Hitler really did only have one ball

The popular World War II song deriding the testicular constitution of top Nazi officials appears to have hit at least one nail on the head: Hitler really did only have one ball. The song, believed to have been written by a clever propagandist for the British Council in 1939, sung to the tune of the Colonel Bogey March originally put Goering in the first line with the one ball, but soon the two switched places in the verses and the song became a runaway success as a marching song for Allied troops and among school children on bus trips ever since.

The new evidence comes from a recently surfaced medical certificate issued in 1924 by Dr. Josef Brinsteiner, the staff physician of Landsberg Prison in Bavaria where Hitler spent a few happy months after being convicted of treason. On the night of November 8th, 1923, Hitler, his Nazi Party cronies and 600 Sturmabteilung (SA) militia staged an armed takeover of a political rally in a Munich beer hall and attempted to overthrow the government of Bavaria with the overthrow of the Weimar government in Berlin as the ultimate target. Hitler was inspired by Mussolini’s 1922 March on Rome which had successfully installed Fascist rule in Italy, but the putsch was disorganized and came to a swift end when the Bavarian police fired on the marchers at the Munich Odeonsplatz on November 9th. Sixteen people, including four policemen, died.

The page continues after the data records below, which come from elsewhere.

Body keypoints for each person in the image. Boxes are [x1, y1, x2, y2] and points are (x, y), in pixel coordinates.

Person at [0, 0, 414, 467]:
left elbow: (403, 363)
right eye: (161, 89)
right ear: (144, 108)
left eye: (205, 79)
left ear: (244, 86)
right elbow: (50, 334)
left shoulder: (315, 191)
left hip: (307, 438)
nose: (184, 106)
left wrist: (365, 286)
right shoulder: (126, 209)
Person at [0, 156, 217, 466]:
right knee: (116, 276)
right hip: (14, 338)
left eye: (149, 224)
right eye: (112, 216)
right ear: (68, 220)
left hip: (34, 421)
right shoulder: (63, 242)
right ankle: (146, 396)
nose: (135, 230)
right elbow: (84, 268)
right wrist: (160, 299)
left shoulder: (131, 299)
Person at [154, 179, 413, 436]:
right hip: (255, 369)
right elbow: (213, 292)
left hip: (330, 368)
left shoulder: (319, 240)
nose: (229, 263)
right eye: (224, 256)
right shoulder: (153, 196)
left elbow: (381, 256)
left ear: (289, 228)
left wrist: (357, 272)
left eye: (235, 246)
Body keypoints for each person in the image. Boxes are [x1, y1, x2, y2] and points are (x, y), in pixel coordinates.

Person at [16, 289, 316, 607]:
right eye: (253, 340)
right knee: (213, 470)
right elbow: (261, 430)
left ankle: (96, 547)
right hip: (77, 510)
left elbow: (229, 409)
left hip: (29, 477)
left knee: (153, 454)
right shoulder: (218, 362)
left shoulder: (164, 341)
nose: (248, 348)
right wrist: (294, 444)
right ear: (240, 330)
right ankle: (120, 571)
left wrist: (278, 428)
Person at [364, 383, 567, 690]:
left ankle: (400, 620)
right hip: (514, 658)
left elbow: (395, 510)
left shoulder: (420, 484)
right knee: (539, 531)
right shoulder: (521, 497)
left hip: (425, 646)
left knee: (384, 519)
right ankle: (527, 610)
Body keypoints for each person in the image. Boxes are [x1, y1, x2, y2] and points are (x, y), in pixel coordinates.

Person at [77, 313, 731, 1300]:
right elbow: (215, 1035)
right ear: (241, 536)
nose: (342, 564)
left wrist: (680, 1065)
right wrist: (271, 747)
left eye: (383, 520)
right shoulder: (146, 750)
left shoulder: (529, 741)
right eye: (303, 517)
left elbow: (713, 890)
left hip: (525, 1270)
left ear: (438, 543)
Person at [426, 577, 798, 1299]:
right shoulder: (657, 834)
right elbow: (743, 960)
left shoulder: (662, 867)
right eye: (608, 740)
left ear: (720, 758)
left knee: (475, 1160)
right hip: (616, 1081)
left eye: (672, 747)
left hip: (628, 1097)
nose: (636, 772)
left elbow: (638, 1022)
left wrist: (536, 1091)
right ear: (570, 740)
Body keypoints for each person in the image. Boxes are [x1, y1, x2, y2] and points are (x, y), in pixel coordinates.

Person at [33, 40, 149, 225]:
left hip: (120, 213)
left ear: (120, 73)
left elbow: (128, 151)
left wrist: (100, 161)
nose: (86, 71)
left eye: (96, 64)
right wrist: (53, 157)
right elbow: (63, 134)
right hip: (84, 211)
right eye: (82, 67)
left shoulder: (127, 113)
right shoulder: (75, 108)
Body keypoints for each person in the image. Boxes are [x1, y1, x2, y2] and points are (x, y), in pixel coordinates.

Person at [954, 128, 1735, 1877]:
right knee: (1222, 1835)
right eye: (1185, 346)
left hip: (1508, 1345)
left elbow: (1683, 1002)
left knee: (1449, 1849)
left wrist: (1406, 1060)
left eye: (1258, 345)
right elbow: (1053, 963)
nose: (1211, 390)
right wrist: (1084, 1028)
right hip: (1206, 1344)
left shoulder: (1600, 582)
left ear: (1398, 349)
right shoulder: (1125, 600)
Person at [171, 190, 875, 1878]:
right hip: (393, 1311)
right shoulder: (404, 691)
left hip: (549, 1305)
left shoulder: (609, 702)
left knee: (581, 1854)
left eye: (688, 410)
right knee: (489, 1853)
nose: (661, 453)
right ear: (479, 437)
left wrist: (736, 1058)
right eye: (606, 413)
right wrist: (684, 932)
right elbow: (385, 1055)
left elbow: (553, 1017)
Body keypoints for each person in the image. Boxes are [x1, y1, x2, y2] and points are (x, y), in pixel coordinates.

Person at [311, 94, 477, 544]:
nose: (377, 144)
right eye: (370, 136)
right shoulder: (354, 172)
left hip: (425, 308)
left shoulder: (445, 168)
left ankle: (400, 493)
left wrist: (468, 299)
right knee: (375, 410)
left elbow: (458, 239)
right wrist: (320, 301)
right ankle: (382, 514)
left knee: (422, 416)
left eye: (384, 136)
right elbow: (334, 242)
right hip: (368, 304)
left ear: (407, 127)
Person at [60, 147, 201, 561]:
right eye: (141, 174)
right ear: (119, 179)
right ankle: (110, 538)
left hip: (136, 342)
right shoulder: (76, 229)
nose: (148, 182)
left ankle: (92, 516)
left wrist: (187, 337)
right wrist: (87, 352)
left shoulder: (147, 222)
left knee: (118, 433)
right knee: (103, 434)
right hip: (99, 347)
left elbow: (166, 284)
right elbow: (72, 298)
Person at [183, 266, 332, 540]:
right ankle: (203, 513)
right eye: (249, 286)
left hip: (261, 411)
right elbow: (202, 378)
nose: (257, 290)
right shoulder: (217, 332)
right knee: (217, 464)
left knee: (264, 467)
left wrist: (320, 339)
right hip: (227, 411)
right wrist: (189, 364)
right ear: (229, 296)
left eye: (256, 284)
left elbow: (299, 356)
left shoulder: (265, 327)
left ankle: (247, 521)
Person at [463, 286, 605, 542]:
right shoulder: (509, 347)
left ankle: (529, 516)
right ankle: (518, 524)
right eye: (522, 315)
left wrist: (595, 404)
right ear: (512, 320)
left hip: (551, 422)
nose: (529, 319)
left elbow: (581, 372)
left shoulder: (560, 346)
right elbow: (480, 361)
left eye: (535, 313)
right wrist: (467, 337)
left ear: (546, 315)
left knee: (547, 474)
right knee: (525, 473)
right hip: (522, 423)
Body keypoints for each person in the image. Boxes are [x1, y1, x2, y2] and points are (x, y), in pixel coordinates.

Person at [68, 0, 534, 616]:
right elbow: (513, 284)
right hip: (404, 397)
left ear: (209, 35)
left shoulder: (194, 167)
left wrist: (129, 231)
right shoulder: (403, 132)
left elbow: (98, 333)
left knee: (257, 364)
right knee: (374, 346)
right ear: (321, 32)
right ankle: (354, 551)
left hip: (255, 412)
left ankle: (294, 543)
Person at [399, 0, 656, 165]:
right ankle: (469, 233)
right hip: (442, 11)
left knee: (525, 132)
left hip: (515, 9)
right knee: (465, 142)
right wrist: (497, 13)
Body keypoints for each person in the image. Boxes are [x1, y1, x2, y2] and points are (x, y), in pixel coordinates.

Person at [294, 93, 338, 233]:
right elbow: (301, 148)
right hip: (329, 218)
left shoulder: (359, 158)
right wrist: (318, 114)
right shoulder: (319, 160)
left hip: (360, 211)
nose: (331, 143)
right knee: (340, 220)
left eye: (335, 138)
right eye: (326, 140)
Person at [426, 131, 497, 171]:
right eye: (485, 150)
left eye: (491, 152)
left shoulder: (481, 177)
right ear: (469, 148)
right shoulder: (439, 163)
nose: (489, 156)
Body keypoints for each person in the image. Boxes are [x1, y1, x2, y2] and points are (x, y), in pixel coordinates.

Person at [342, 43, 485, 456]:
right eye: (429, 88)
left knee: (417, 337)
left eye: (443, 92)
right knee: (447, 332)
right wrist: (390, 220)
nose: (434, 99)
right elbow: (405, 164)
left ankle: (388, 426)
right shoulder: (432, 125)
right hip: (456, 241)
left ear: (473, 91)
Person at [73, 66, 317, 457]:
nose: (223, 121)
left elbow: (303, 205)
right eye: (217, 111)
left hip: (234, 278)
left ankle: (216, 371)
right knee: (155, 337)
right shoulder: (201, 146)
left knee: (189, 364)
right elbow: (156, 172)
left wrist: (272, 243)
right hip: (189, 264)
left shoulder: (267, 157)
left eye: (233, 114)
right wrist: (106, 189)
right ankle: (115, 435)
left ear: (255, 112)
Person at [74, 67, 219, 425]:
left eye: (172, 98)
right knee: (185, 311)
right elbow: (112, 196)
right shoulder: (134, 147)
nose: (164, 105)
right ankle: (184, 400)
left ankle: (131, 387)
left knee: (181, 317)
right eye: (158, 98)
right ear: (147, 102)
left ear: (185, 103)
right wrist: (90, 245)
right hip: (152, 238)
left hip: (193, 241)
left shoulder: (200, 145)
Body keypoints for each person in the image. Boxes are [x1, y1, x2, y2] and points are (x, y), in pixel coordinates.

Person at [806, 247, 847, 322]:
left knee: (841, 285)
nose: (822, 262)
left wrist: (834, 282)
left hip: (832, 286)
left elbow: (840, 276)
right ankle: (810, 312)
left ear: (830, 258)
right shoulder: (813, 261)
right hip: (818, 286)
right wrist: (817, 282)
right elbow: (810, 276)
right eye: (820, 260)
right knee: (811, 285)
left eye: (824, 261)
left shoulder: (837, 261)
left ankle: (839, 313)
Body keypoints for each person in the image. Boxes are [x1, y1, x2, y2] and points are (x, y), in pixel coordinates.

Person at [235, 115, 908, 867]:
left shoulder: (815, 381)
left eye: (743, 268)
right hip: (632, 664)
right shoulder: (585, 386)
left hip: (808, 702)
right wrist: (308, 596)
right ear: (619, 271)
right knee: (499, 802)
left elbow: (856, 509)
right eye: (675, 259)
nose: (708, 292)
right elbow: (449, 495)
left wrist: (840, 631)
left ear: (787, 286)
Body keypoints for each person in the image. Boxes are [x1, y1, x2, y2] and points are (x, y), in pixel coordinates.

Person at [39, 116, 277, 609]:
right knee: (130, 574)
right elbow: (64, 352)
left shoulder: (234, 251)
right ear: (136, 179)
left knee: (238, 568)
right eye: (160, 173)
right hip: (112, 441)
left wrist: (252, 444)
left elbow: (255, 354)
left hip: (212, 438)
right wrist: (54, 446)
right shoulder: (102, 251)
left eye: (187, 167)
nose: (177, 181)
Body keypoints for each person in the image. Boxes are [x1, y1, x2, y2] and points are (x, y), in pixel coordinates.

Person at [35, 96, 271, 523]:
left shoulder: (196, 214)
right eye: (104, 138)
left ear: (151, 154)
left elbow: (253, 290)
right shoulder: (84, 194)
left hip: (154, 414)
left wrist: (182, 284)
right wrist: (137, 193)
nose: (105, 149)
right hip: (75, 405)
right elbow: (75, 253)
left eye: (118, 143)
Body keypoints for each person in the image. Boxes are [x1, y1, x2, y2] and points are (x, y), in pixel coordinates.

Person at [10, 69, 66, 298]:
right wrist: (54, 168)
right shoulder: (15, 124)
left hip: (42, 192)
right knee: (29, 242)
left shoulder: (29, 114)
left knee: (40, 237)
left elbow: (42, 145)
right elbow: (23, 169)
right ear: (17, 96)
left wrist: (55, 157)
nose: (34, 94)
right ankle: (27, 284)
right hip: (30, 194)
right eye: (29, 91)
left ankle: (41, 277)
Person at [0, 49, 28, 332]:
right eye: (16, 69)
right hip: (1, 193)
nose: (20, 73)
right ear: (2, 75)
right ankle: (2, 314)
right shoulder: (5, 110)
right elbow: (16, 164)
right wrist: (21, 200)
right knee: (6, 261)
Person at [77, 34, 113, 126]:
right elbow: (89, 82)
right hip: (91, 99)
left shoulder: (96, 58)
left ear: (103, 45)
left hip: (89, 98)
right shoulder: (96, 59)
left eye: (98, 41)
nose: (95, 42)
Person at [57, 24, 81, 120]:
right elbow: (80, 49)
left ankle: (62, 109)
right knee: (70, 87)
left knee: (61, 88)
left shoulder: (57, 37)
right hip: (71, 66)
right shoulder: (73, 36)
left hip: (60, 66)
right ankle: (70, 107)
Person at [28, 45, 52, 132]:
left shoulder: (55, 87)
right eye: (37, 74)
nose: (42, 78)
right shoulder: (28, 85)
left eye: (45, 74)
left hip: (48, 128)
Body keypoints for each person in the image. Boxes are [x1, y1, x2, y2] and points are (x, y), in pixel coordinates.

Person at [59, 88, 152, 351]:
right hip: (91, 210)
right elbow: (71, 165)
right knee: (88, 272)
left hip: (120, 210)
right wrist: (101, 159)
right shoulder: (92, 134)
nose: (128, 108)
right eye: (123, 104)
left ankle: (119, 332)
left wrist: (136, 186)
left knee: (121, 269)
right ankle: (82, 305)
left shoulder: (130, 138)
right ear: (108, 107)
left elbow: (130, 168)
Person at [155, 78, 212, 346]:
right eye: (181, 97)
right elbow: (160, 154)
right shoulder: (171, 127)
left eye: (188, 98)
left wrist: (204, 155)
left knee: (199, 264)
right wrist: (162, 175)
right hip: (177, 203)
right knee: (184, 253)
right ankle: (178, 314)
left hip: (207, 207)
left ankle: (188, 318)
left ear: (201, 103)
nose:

Hitler was arrested on November 11th and tried three months later for high treason. He was convicted by sympathetic judges and sentenced to five years of the mildest type of imprisonment (no hard labour, long visiting hours, comfy cell) in Landsberg Prison, with the possibility of parole after six months. He was busted smuggling uncensored letters out of the prison, so his parole was slightly delayed. Hitler ended up serving 264 days of that sentence, a productive and apparently fun-filled nine months during which he dictated Mein Kampf to his fellow convict and future Deputy Führer Rudolf Hess.

The doctor’s report was part of a bundle of about 500 records from Landsberg Prison that were sold at auction on July 2nd, 2010, in Fürth, Bavaria. The seller’s father had acquired them in the 1970s at a flea market in Nuremberg. It seems they were stolen from Landsberg by the then-head of the prison in the 1960s. After his death, his estate was sold off at the flea market. There are no doubts as to documents’ authenticity.

They describe an imprisonment virtually indistinguishable from a vacation at a nice B&B with bars on the windows. Every time Hitler had a visitor, the prison kept a record of the visit on a card. There are 330 cards, which means Hitler had quite the busy social schedule for the 264 days he spent at Landsberg. His close friend and supporter Ernst Hanfstaengl (who was half American, btw, and eventually turned coat and informed on his former bestie to Roosevelt) described his visits to Hitler in Landsberg as looking like he had “walked into a delicatessen. There was fruit and there were flowers, wine and other alcoholic beverages, ham, sausage, cake, boxes of chocolates and much more.”

The estimate sale price for the Landsberg records was 25,000 euros ($27,000) but sale was blocked and the papers seized by the Bavarian government after they were quickly classified as nationally valuable archives. They’ve been in the State Archives in Munich ever since, and now Peter Fleischmann, the Head of the Nuremberg State Archives, has published an annotated edition of the papers after five years of study.

Dr. Brinsteiner examined prisoner No. 45 (Hitler, Adolf) on November 12th, 1923, the day after his arrest. He noted in the “Record book for protective custody” that Hitler suffered from “right-sided cryptorchidism,” meaning his right testicle had never descended. Other than that, he was “healthy, strong” and weighed 78 kilograms. There’s no reason to think the good doctor was lying as he, like much of the rest of the prison staff, was a nationalist and Nazi sympathizer.

Hitler’s testicles have been the subject of much speculation over the years. As early as 1943 Dr. Eduard Bloch, Hitler’s Jewish childhood physician who fled to America in 1940, was asked by the US military about the Führer nads. He assured them they were “completely normal.” In 1968, a Russian journalist published a book that included the report of an autopsy done on Hitler’s body by Soviet doctors in the bunker after the fall of Berlin. They claimed his left testicle had not only not descended, but was nowhere to be found up in there. That autopsy report had other errors, however, and the Soviets first insisted that Hitler had escaped with his life so the source is less than reliable.

In 2008, Polish priest and amateur historian Franciszek Pawlar claimed that he had heard from a German army medic that Hitler had lost a testicle from a shrapnel wound suffered at the Battle of the Somme. The Somme rumor had been floating around for years by then, one guy’s hearsay confirmation of it wasn’t exactly a slam dunk. The Landberg medical report, on the other hand, isn’t obscured by time, propaganda, mythology or gossip. It makes no comment on any resemblance to Himmler’s, the size of Goering’s and presence or absence of Goebbels’.